We take a different point of view; we believe that the degree of expressiveness of that or another system depends not so much on its anatomical position as upon its inclusion in one or another complicated psychological structure. Therefore one and the same motor system can be either expressive or unexpressive, depending upon what function it is fulfilling at the given moment and to what psychological structure it belongs. (p.172)
Here, Luria seems to gesture to the notion of functional systems that he would later develop.

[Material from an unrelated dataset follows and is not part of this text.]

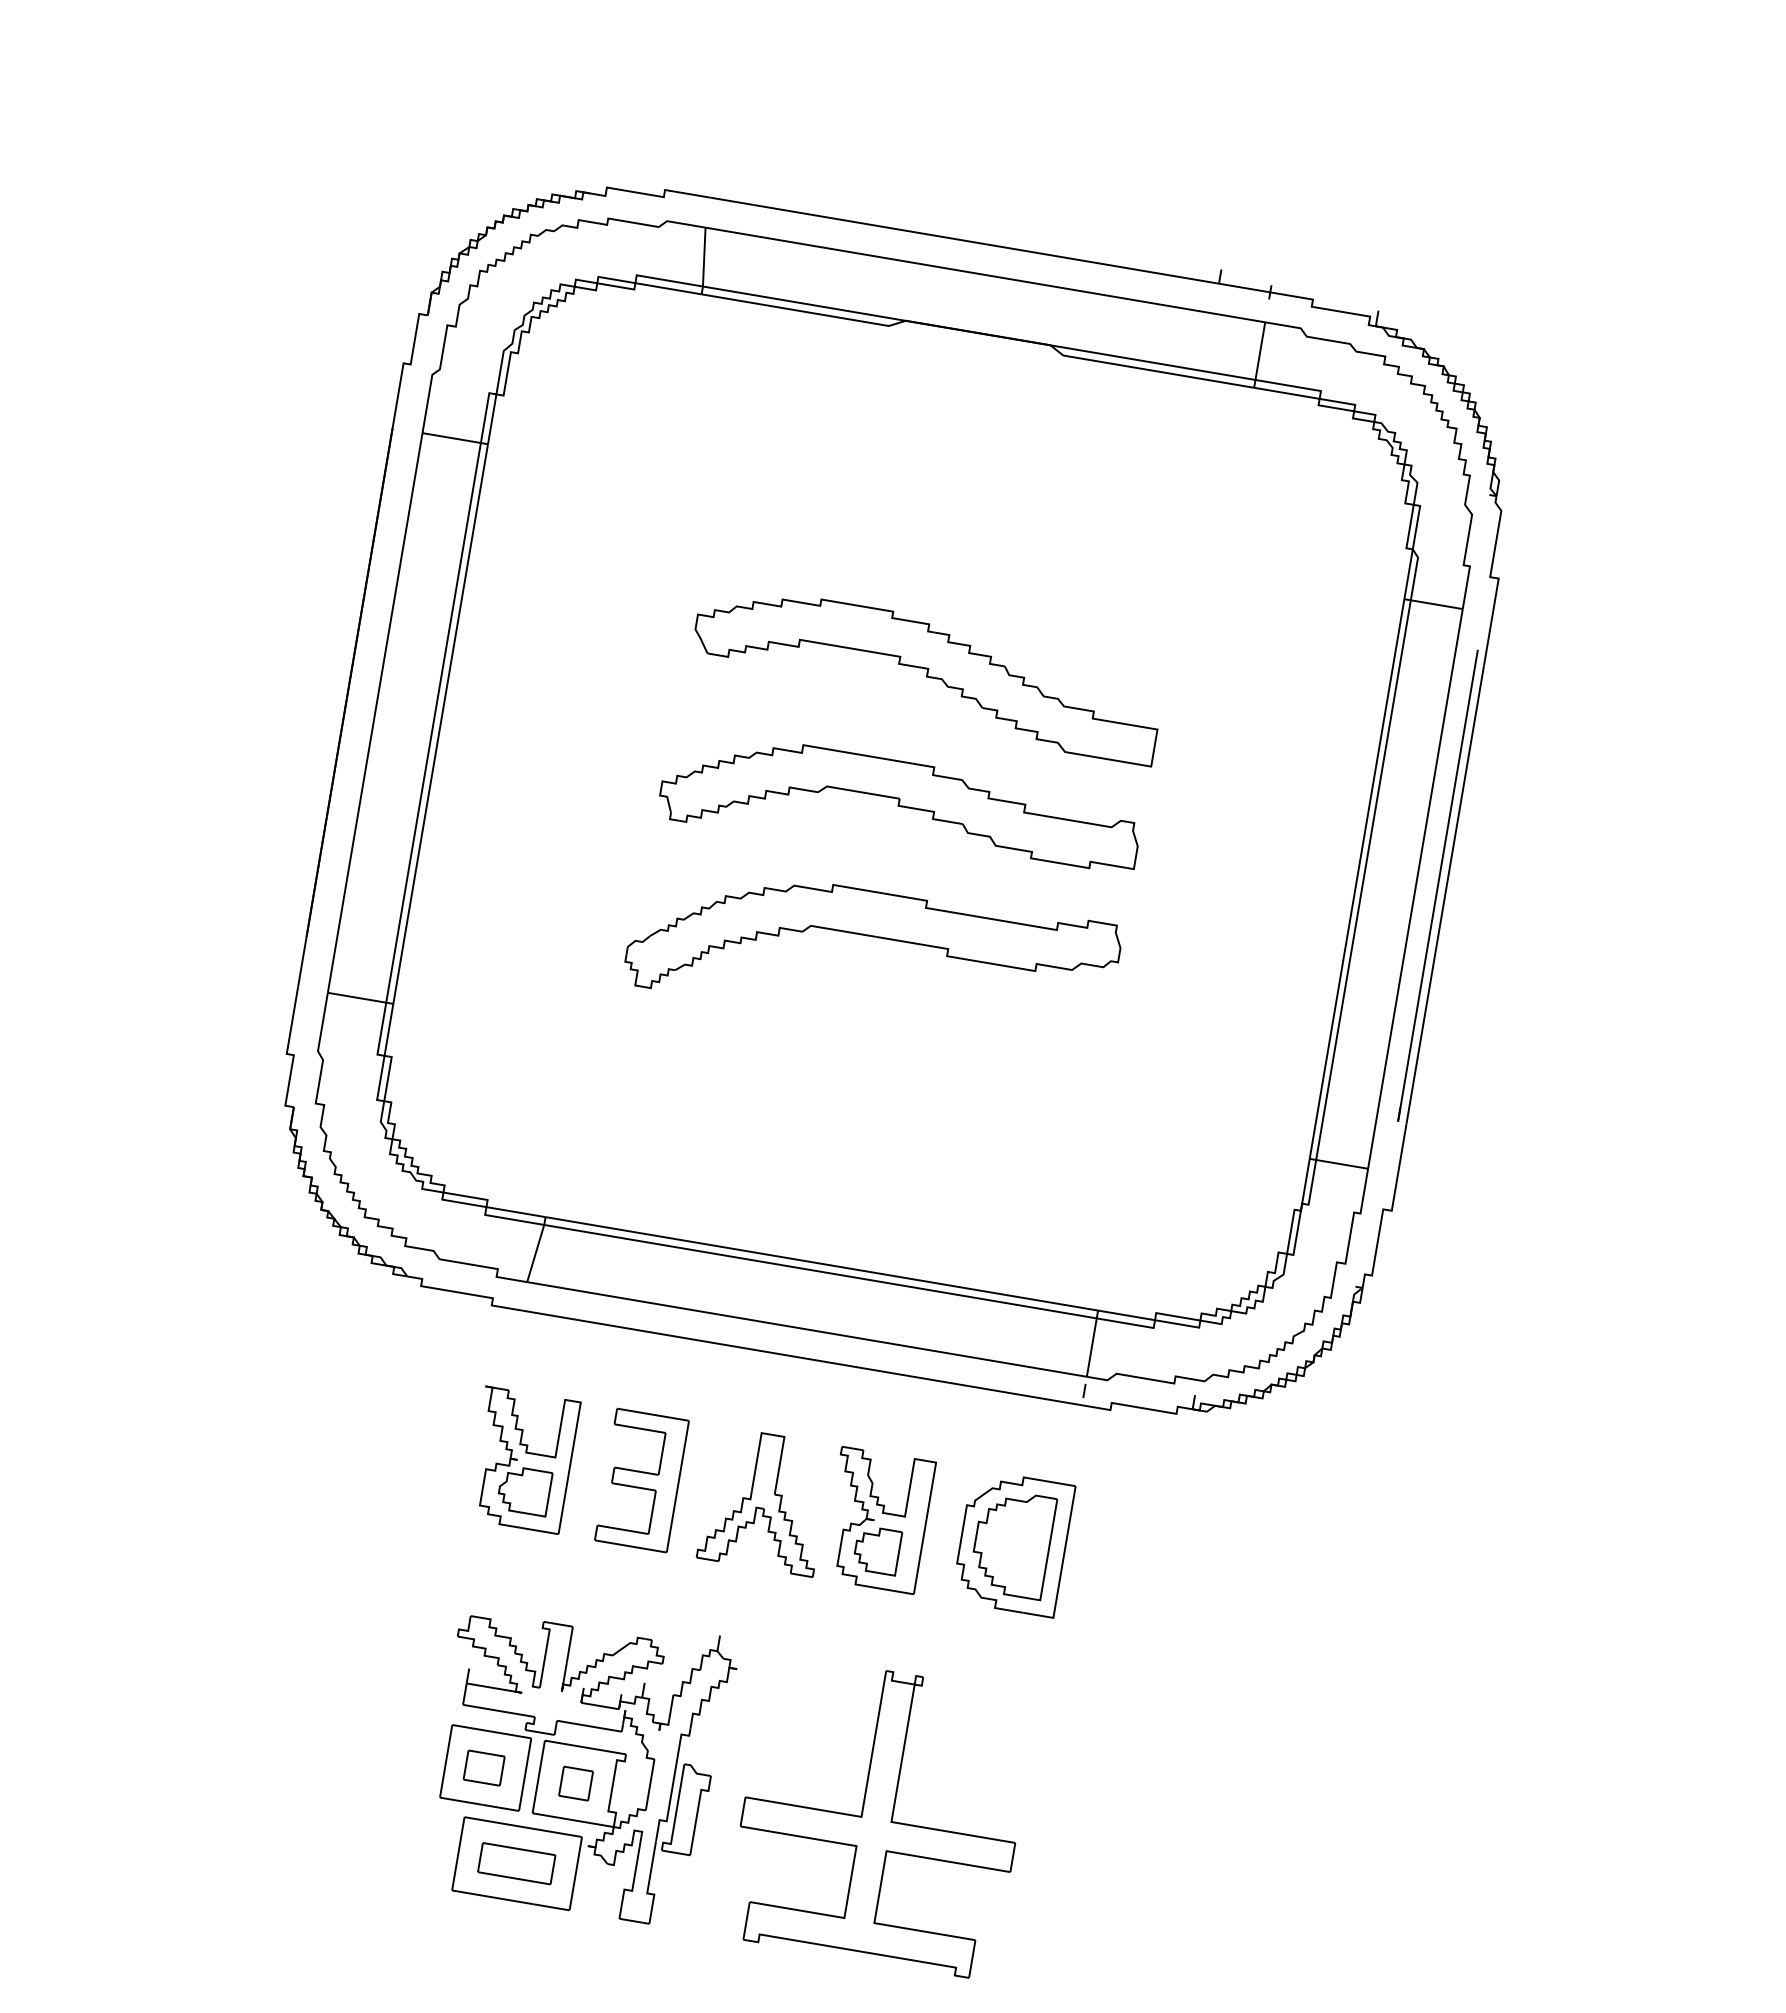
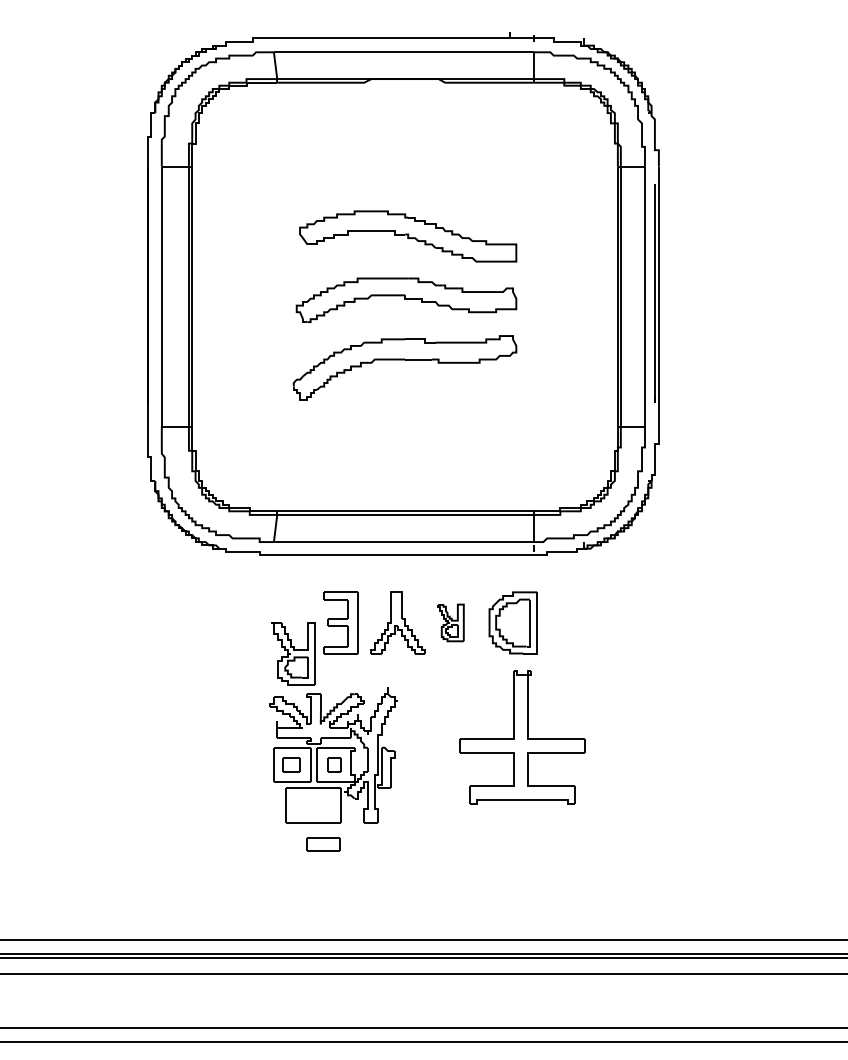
part: (522, 1459) -> (293, 653), moved
part: (878, 1519) -> (450, 622), size x0.6
part: (880, 1816) -> (522, 737), moved
part: (516, 1863) -> (323, 844), moved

At the end of the book, Luria cites his book with Vygotsky as well as work by others in the Vygotsky Circle (recall that this book was based on pre-Vygotsky experiments but published over a decade later). On the last page, he connects the book with the overall agenda of cultural-historical psychology:
The behaviour of the human adult is primarily a product of complex growth, which cannot be comprehended as an accumulation of experiences. Human psychology differs from the zoological point of view in that it sees specific laws absent in the phenomena of nature and characteristic of history. The development of the human as a historical subject occurs as the elaboration of special forms of historical, cultural behaviour. This development evokes new specific mechanisms, the peaks of historical evolution. Speech and the use of signs, the permutation of activity by the use of cultural means make the human a new biological series in history. These new functions do not remain isolated in the psychological processes, but permeate the whole activity and structure of behaviour so that we find them literally in every movement of the fingers. (p.428)
Overall, a fascinating, sometimes disturbing, but historically illuminating book.